> **Directions**
Return each line below that contains the string "tuning". Matches must have the same case.

________________

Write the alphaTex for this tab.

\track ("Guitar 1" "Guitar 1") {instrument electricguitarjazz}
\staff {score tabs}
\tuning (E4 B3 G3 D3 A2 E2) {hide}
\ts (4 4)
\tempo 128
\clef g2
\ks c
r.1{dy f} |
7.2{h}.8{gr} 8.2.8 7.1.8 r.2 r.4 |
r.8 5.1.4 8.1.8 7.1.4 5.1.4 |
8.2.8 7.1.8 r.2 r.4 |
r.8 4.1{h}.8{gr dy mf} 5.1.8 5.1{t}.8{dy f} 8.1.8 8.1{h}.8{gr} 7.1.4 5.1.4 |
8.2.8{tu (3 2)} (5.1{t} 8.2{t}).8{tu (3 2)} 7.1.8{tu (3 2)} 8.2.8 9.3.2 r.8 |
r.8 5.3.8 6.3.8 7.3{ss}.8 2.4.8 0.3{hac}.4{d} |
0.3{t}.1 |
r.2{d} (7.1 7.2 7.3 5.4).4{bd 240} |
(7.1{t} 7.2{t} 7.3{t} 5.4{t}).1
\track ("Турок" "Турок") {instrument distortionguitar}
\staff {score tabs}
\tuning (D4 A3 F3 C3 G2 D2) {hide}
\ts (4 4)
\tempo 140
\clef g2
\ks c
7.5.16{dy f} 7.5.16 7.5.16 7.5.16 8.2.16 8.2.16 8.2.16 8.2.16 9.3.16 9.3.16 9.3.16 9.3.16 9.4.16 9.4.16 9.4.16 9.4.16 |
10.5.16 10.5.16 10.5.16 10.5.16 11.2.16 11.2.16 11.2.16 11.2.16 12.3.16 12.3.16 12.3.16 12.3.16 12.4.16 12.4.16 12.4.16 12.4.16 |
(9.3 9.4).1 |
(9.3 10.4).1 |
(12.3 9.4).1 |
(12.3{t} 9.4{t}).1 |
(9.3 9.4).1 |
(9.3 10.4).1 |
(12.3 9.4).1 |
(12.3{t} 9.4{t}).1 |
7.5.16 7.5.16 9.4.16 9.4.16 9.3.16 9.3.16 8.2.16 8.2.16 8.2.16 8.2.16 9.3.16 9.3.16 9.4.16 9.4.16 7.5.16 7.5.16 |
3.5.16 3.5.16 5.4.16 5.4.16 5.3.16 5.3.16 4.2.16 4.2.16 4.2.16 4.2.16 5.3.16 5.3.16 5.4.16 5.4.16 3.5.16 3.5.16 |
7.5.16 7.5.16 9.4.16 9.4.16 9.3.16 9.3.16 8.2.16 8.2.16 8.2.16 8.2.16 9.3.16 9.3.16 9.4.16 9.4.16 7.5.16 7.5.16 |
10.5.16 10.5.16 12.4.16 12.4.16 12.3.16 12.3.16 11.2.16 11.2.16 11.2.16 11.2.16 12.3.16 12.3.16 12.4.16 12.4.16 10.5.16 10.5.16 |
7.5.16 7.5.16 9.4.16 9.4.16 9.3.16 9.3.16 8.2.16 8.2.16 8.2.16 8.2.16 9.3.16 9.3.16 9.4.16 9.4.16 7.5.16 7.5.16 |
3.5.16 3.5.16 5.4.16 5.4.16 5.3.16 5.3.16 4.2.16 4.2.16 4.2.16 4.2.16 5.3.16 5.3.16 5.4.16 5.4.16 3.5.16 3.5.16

________________

> **Solution to this problem**
\tuning (E4 B3 G3 D3 A2 E2) {hide}
\tuning (D4 A3 F3 C3 G2 D2) {hide}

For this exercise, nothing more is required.